The genetic investigation was conducted with samples gathered in rice fields in Arkansas, where almost 50% of the nation's rice is grown.

Weedy rice is a closely related cousin of crop rice. It aggressively competes with cultivated rice in the field, leading to loss of yield and reductions in harvest quality that compromise market value. Weedy rice infestations cause an estimated $45 million in economic losses in the U.S. each year.
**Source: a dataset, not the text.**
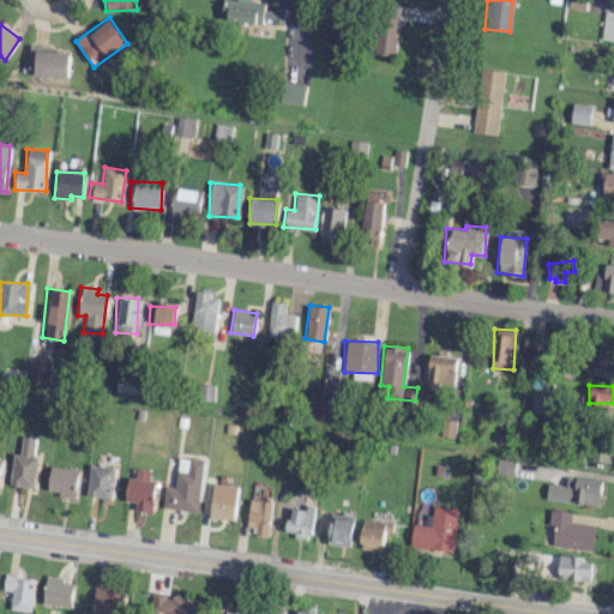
[(12,453),(8,486),(31,487),(36,437),(20,435),(19,453),(12,453)]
Biologists used whole-genome sequences of 48 contemporary weedy rice plants to show how herbicide resistance evolved by gene flow from crop rice. Almost all other cases of herbicide resistance in agricultural weeds result from selection of tolerant genotypes in the weed species. However, just 20 years after herbicide-resistant rice was first adopted in the southern U.S., most fields with a history of herbicide-resistant rice cultivation have weedy rice plants that are also herbicide-resistant.

"Technological changes in U.S. rice farming since the 2000s have led to a complete genetic revolution in the makeup of the weedy rice that infests U.S. fields," said Kenneth Olsen of Washington University, senior author of the study.

"In the last 20 years, weedy rice has gone from being very genetically distinct from U.S. crop varieties to mostly being derived from crop-weed hybridization," Olsen said. "The weeds are grabbing certain traits from the crop that are beneficial to them, including herbicide resistance."